__Work order__: Write out the text from each item below word for word, leaving out the pictures.

__Exercise input__:
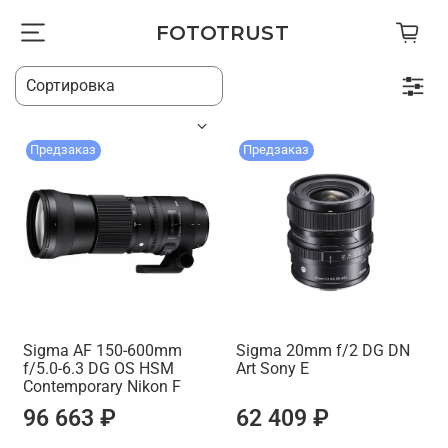
FOTOTRUST
Предзаказ
Предзаказ
Sigma AF 150-600mm
Sigma 20mm f/2 DG DN
f/5.0-6.3 DG OS HSM
Art Sony E
Contemporary Nikon F
96 663 ₽
62 409 ₽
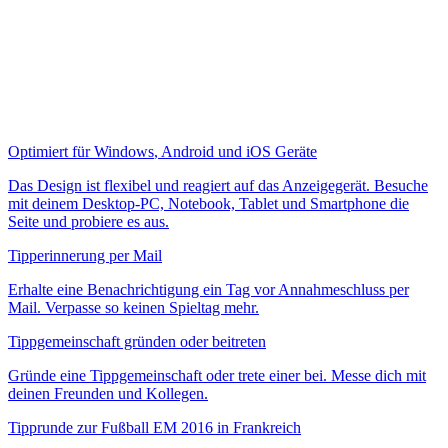
Optimiert für
Windows
,
Android
und
iOS Geräte
Das Design ist flexibel und reagiert auf das Anzeigegerät. Besuche
mit deinem Desktop-PC, Notebook, Tablet und Smartphone die
Seite und probiere es aus.
Tipperinnerung per
Mail
Erhalte eine Benachrichtigung ein Tag vor Annahmeschluss per
Mail
. Verpasse so keinen Spieltag mehr.
Tippgemeinschaft gründen oder beitreten
Gründe eine Tippgemeinschaft oder trete einer bei. Messe dich mit
deinen Freunden und Kollegen.
Tipprunde zur Fußball EM 2016 in Frankreich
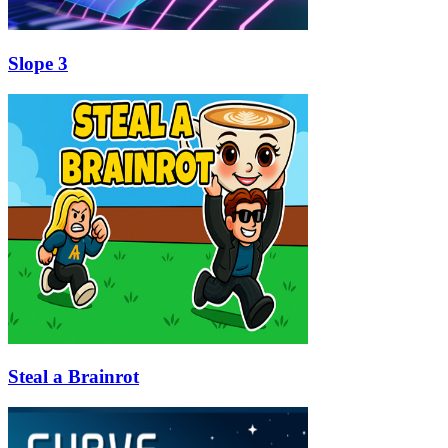
Slope 3
Steal a Brainrot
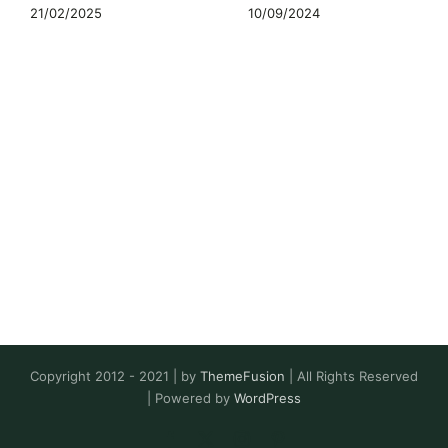
21/02/2025
10/09/2024
Copyright 2012 - 2021 | by
ThemeFusion
| All Rights Reserved
| Powered by
WordPress
Facebook
X
Instagram
Pinterest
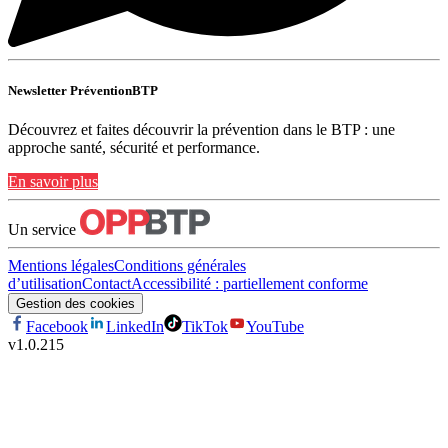
Newsletter PréventionBTP
Découvrez et faites découvrir la prévention dans le BTP : une
approche santé, sécurité et performance.
En savoir plus
Un service
Mentions légales
Conditions générales
d’utilisation
Contact
Accessibilité : partiellement conforme
Gestion des cookies
Facebook
LinkedIn
TikTok
YouTube
v
1.0.215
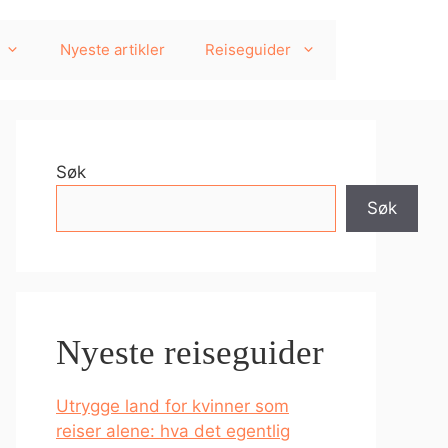
Nyeste artikler
Reiseguider
Søk
Søk
Nyeste reiseguider
Utrygge land for kvinner som
reiser alene: hva det egentlig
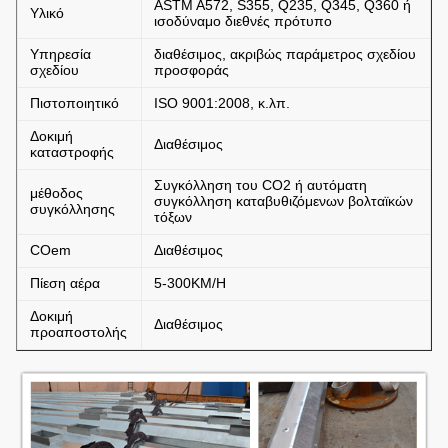
ASTM A572, S355, Q235, Q345, Q360 ή
Υλικό
ισοδύναμο διεθνές πρότυπο
Υπηρεσία
διαθέσιμος, ακριβώς παράμετρος σχεδίου
σχεδίου
προσφοράς
Πιστοποιητικό
ISO 9001:2008, κ.λπ.
Δοκιμή
Διαθέσιμος
καταστροφής
Συγκόλληση του CO2 ή αυτόματη
μέθοδος
συγκόλληση καταβυθιζόμενων βολταϊκών
συγκόλλησης
τόξων
COem
Διαθέσιμος
Πίεση αέρα
5-300KM/H
Δοκιμή
Διαθέσιμος
προαποστολής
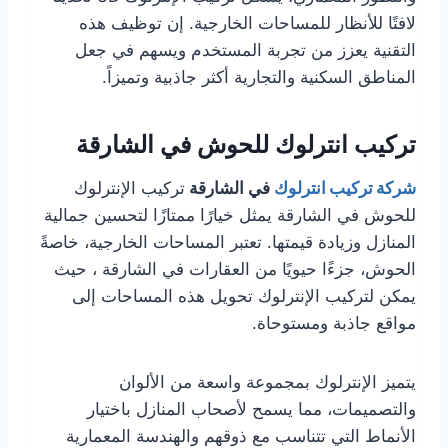
لافتًا للأنظار للمساحات الخارجية. إن توظيف هذه
التقنية يعزز من تجربة المستخدم ويسهم في جعل
المناطق السكنية والتجارية أكثر جاذبية وتميزاً.
تركيب انترلوك للحوش في الشارقة
شركة تركيب انترلوك
في الشارقة
تركيب الإنترلوك
للحوش في الشارقة يمثل خيارًا ممتازًا لتحسين جمالية
المنازل وزيادة قيمتها. تعتبر المساحات الخارجية، خاصةً
الحوش، جزءًا حيويًا من العقارات في الشارقة ، حيث
يمكن لتركيب الإنترلوك تحويل هذه المساحات إلى
مواقع جاذبة ومستوحاة.
يتميز الإنترلوك بمجموعة واسعة من الألوان
والتصميمات، مما يسمح لأصحاب المنازل باختيار
الأنماط التي تتناسب مع ذوقهم والهندسة المعمارية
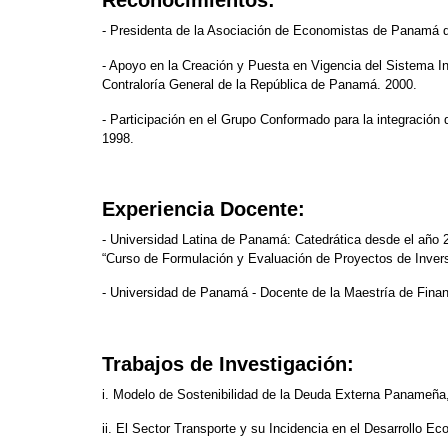
Reconocimientos:
- Presidenta de la Asociación de Economistas de Panamá d
- Apoyo en la Creación y Puesta en Vigencia del Sistema I
Contraloría General de la República de Panamá. 2000.
- Participación en el Grupo Conformado para la integració
1998.
Experiencia Docente:
- Universidad Latina de Panamá: Catedrática desde el año
“Curso de Formulación y Evaluación de Proyectos de Invers
- Universidad de Panamá - Docente de la Maestría de Finan
Trabajos de Investigación:
i. Modelo de Sostenibilidad de la Deuda Externa Panameña,
ii. El Sector Transporte y su Incidencia en el Desarrollo E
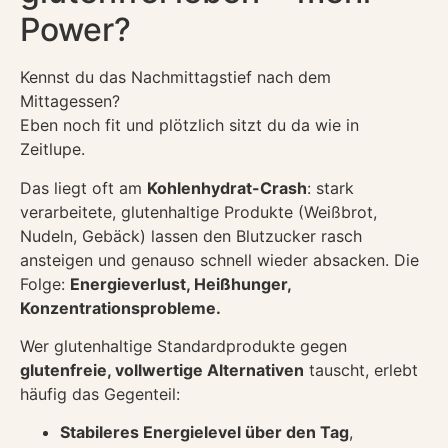
Power?
Kennst du das Nachmittagstief nach dem
Mittagessen?
Eben noch fit und plötzlich sitzt du da wie in
Zeitlupe.
Das liegt oft am
Kohlenhydrat-Crash
: stark
verarbeitete, glutenhaltige Produkte (Weißbrot,
Nudeln, Gebäck) lassen den Blutzucker rasch
ansteigen und genauso schnell wieder absacken. Die
Folge:
Energieverlust, Heißhunger,
Konzentrationsprobleme.
Wer glutenhaltige Standardprodukte gegen
glutenfreie, vollwertige Alternativen
tauscht, erlebt
häufig das Gegenteil:
Stabileres Energielevel über den Tag
,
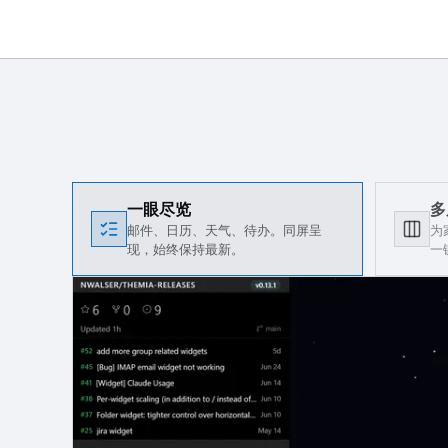
一眼尽览
多
邮件、日历、天气、待办。同屏呈
为
现，始终保持最新。
一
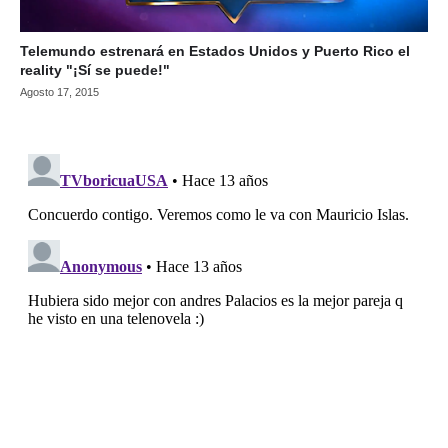
Telemundo estrenará en Estados Unidos y Puerto Rico el
reality "¡Sí se puede!"
Agosto 17, 2015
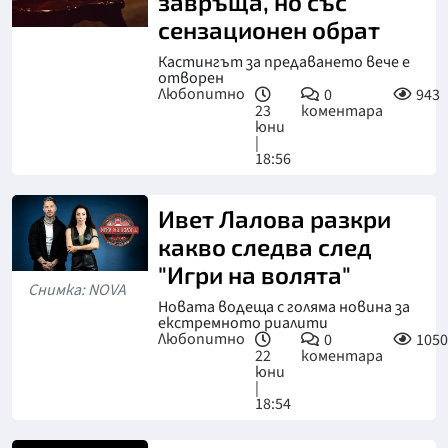
завръща, но със
сензационен обрат
Кастингът за предаването вече е
отворен
Любопитно
0
943
23
коментара
юни
|
18:56
Ивет Лалова разкри
какво следва след
"Игри на волята"
Снимка: NOVA
Новата водеща с голяма новина за
екстремното риалити
Любопитно
0
1050
22
коментара
юни
|
18:54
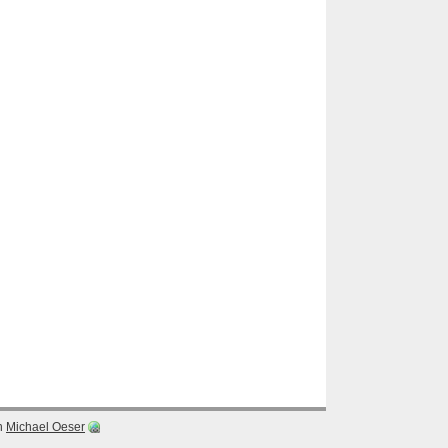
n
Michael Oeser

__Your solution__:
FOTOTRUST
Предзаказ
Предзаказ
Sigma AF 150-600mm
Sigma 20mm f/2 DG DN
f/5.0-6.3 DG OS HSM
Art Sony E
Contemporary Nikon F
96 663 ₽
62 409 ₽
Optimiert für
Windows
,
Android
und
iOS Geräte
Das Design ist flexibel und reagiert auf das Anzeigegerät. Besuche
mit deinem Desktop-PC, Notebook, Tablet und Smartphone die
Seite und probiere es aus.
Tipperinnerung per
Mail
Erhalte eine Benachrichtigung ein Tag vor Annahmeschluss per
Mail
. Verpasse so keinen Spieltag mehr.
Tippgemeinschaft gründen oder beitreten
Gründe eine Tippgemeinschaft oder trete einer bei. Messe dich mit
deinen Freunden und Kollegen.
Tipprunde zur Fußball EM 2016 in Frankreich
Slope 3
Steal a Brainrot
21/02/2025
10/09/2024
Copyright 2012 - 2021 | by
ThemeFusion
| All Rights Reserved
| Powered by
WordPress
Facebook
X
Instagram
Pinterest
Newsletter PréventionBTP
Découvrez et faites découvrir la prévention dans le BTP : une
approche santé, sécurité et performance.
En savoir plus
Un service
Mentions légales
Conditions générales
d’utilisation
Contact
Accessibilité : partiellement conforme
Gestion des cookies
Facebook
LinkedIn
TikTok
YouTube
v
1.0.215
Nyeste artikler
Reiseguider
Søk
Søk
Nyeste reiseguider
Utrygge land for kvinner som
reiser alene: hva det egentlig
ASTM A572, S355, Q235, Q345, Q360 ή
Υλικό
ισοδύναμο διεθνές πρότυπο
Υπηρεσία
διαθέσιμος, ακριβώς παράμετρος σχεδίου
σχεδίου
προσφοράς
Πιστοποιητικό
ISO 9001:2008, κ.λπ.
Δοκιμή
Διαθέσιμος
καταστροφής
Συγκόλληση του CO2 ή αυτόματη
μέθοδος
συγκόλληση καταβυθιζόμενων βολταϊκών
συγκόλλησης
τόξων
COem
Διαθέσιμος
Πίεση αέρα
5-300KM/H
Δοκιμή
Διαθέσιμος
προαποστολής
لافتًا للأنظار للمساحات الخارجية. إن توظيف هذه
التقنية يعزز من تجربة المستخدم ويسهم في جعل
المناطق السكنية والتجارية أكثر جاذبية وتميزاً.
تركيب انترلوك للحوش في الشارقة
شركة تركيب انترلوك
في الشارقة
تركيب الإنترلوك
للحوش في الشارقة يمثل خيارًا ممتازًا لتحسين جمالية
المنازل وزيادة قيمتها. تعتبر المساحات الخارجية، خاصةً
الحوش، جزءًا حيويًا من العقارات في الشارقة ، حيث
يمكن لتركيب الإنترلوك تحويل هذه المساحات إلى
مواقع جاذبة ومستوحاة.
يتميز الإنترلوك بمجموعة واسعة من الألوان
والتصميمات، مما يسمح لأصحاب المنازل باختيار
الأنماط التي تتناسب مع ذوقهم والهندسة المعمارية
Reconocimientos:
- Presidenta de la Asociación de Economistas de Panamá d
- Apoyo en la Creación y Puesta en Vigencia del Sistema I
Contraloría General de la República de Panamá. 2000.
- Participación en el Grupo Conformado para la integració
1998.
Experiencia Docente:
- Universidad Latina de Panamá: Catedrática desde el año
“Curso de Formulación y Evaluación de Proyectos de Invers
- Universidad de Panamá - Docente de la Maestría de Finan
Trabajos de Investigación:
i. Modelo de Sostenibilidad de la Deuda Externa Panameña,
ii. El Sector Transporte y su Incidencia en el Desarrollo E
Power?
Kennst du das Nachmittagstief nach dem
Mittagessen?
Eben noch fit und plötzlich sitzt du da wie in
Zeitlupe.
Das liegt oft am
Kohlenhydrat-Crash
: stark
verarbeitete, glutenhaltige Produkte (Weißbrot,
Nudeln, Gebäck) lassen den Blutzucker rasch
ansteigen und genauso schnell wieder absacken. Die
Folge:
Energieverlust, Heißhunger,
Konzentrationsprobleme.
Wer glutenhaltige Standardprodukte gegen
glutenfreie, vollwertige Alternativen
tauscht, erlebt
häufig das Gegenteil:
Stabileres Energielevel über den Tag
,
一眼尽览
多
邮件、日历、天气、待办。同屏呈
为
现，始终保持最新。
一
Telemundo estrenará en Estados Unidos y Puerto Rico el
reality "¡Sí se puede!"
Agosto 17, 2015
завръща, но със
сензационен обрат
Кастингът за предаването вече е
отворен
Любопитно
0
943
23
коментара
юни
|
18:56
Ивет Лалова разкри
какво следва след
"Игри на волята"
Снимка: NOVA
Новата водеща с голяма новина за
екстремното риалити
Любопитно
0
1050
22
коментара
юни
|
18:54
n
Michael Oeser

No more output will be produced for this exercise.